Directions for this task: Whatever the data contains, copy all of it exactly.

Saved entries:
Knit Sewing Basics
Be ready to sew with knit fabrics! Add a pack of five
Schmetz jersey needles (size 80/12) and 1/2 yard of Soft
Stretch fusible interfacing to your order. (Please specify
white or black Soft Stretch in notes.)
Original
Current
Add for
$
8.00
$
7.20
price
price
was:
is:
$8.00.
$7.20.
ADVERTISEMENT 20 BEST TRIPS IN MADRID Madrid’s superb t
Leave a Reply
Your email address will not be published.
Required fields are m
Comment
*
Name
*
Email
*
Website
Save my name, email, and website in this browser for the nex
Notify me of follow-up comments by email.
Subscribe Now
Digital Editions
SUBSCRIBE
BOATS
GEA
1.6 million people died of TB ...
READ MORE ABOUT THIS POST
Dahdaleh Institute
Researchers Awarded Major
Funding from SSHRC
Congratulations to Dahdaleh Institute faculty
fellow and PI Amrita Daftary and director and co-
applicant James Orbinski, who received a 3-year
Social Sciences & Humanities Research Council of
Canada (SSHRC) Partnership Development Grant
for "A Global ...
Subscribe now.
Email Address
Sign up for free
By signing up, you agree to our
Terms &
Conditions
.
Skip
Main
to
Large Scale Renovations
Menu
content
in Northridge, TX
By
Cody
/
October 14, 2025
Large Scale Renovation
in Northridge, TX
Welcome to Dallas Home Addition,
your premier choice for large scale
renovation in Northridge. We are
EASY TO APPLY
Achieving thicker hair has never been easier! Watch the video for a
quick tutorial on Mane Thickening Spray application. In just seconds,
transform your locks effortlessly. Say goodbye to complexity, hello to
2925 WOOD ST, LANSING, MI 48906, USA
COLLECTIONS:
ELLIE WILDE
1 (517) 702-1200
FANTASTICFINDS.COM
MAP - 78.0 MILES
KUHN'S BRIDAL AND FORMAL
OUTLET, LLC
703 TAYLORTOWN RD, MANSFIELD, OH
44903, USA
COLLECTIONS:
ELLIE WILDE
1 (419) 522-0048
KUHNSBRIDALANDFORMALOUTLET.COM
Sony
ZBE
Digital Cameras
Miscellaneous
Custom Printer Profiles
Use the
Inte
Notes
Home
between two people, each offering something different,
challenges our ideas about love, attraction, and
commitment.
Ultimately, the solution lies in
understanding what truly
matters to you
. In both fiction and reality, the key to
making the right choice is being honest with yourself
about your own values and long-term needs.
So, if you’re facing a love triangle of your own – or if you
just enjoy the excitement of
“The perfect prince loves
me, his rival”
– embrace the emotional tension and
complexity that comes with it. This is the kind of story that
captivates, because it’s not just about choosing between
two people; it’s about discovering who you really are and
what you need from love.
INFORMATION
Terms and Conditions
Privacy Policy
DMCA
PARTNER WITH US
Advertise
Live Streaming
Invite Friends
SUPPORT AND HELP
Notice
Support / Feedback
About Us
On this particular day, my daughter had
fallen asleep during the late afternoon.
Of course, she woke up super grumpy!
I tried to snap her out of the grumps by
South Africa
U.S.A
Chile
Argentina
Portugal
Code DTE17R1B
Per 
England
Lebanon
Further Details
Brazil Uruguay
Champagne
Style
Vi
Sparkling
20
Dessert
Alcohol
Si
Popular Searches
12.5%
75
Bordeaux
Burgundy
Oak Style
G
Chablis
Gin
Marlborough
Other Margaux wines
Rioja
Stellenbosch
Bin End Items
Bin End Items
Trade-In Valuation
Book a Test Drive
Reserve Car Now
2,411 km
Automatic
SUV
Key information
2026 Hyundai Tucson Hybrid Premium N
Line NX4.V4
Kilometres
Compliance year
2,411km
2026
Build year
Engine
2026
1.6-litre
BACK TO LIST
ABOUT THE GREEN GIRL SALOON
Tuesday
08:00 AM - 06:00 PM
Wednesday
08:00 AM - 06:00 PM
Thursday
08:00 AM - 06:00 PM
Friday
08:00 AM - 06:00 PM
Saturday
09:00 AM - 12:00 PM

Response to this task:
Knit Sewing Basics
Be ready to sew with knit fabrics! Add a pack of five
Schmetz jersey needles (size 80/12) and 1/2 yard of Soft
Stretch fusible interfacing to your order. (Please specify
white or black Soft Stretch in notes.)
Original
Current
Add for
$
8.00
$
7.20
price
price
was:
is:
$8.00.
$7.20.
ADVERTISEMENT 20 BEST TRIPS IN MADRID Madrid’s superb t
Leave a Reply
Your email address will not be published.
Required fields are m
Comment
*
Name
*
Email
*
Website
Save my name, email, and website in this browser for the nex
Notify me of follow-up comments by email.
Subscribe Now
Digital Editions
SUBSCRIBE
BOATS
GEA
1.6 million people died of TB ...
READ MORE ABOUT THIS POST
Dahdaleh Institute
Researchers Awarded Major
Funding from SSHRC
Congratulations to Dahdaleh Institute faculty
fellow and PI Amrita Daftary and director and co-
applicant James Orbinski, who received a 3-year
Social Sciences & Humanities Research Council of
Canada (SSHRC) Partnership Development Grant
for "A Global ...
Subscribe now.
Email Address
Sign up for free
By signing up, you agree to our
Terms &
Conditions
.
Skip
Main
to
Large Scale Renovations
Menu
content
in Northridge, TX
By
Cody
/
October 14, 2025
Large Scale Renovation
in Northridge, TX
Welcome to Dallas Home Addition,
your premier choice for large scale
renovation in Northridge. We are
EASY TO APPLY
Achieving thicker hair has never been easier! Watch the video for a
quick tutorial on Mane Thickening Spray application. In just seconds,
transform your locks effortlessly. Say goodbye to complexity, hello to
2925 WOOD ST, LANSING, MI 48906, USA
COLLECTIONS:
ELLIE WILDE
1 (517) 702-1200
FANTASTICFINDS.COM
MAP - 78.0 MILES
KUHN'S BRIDAL AND FORMAL
OUTLET, LLC
703 TAYLORTOWN RD, MANSFIELD, OH
44903, USA
COLLECTIONS:
ELLIE WILDE
1 (419) 522-0048
KUHNSBRIDALANDFORMALOUTLET.COM
Sony
ZBE
Digital Cameras
Miscellaneous
Custom Printer Profiles
Use the
Inte
Notes
Home
between two people, each offering something different,
challenges our ideas about love, attraction, and
commitment.
Ultimately, the solution lies in
understanding what truly
matters to you
. In both fiction and reality, the key to
making the right choice is being honest with yourself
about your own values and long-term needs.
So, if you’re facing a love triangle of your own – or if you
just enjoy the excitement of
“The perfect prince loves
me, his rival”
– embrace the emotional tension and
complexity that comes with it. This is the kind of story that
captivates, because it’s not just about choosing between
two people; it’s about discovering who you really are and
what you need from love.
INFORMATION
Terms and Conditions
Privacy Policy
DMCA
PARTNER WITH US
Advertise
Live Streaming
Invite Friends
SUPPORT AND HELP
Notice
Support / Feedback
About Us
On this particular day, my daughter had
fallen asleep during the late afternoon.
Of course, she woke up super grumpy!
I tried to snap her out of the grumps by
South Africa
U.S.A
Chile
Argentina
Portugal
Code DTE17R1B
Per 
England
Lebanon
Further Details
Brazil Uruguay
Champagne
Style
Vi
Sparkling
20
Dessert
Alcohol
Si
Popular Searches
12.5%
75
Bordeaux
Burgundy
Oak Style
G
Chablis
Gin
Marlborough
Other Margaux wines
Rioja
Stellenbosch
Bin End Items
Bin End Items
Trade-In Valuation
Book a Test Drive
Reserve Car Now
2,411 km
Automatic
SUV
Key information
2026 Hyundai Tucson Hybrid Premium N
Line NX4.V4
Kilometres
Compliance year
2,411km
2026
Build year
Engine
2026
1.6-litre
BACK TO LIST
ABOUT THE GREEN GIRL SALOON
Tuesday
08:00 AM - 06:00 PM
Wednesday
08:00 AM - 06:00 PM
Thursday
08:00 AM - 06:00 PM
Friday
08:00 AM - 06:00 PM
Saturday
09:00 AM - 12:00 PM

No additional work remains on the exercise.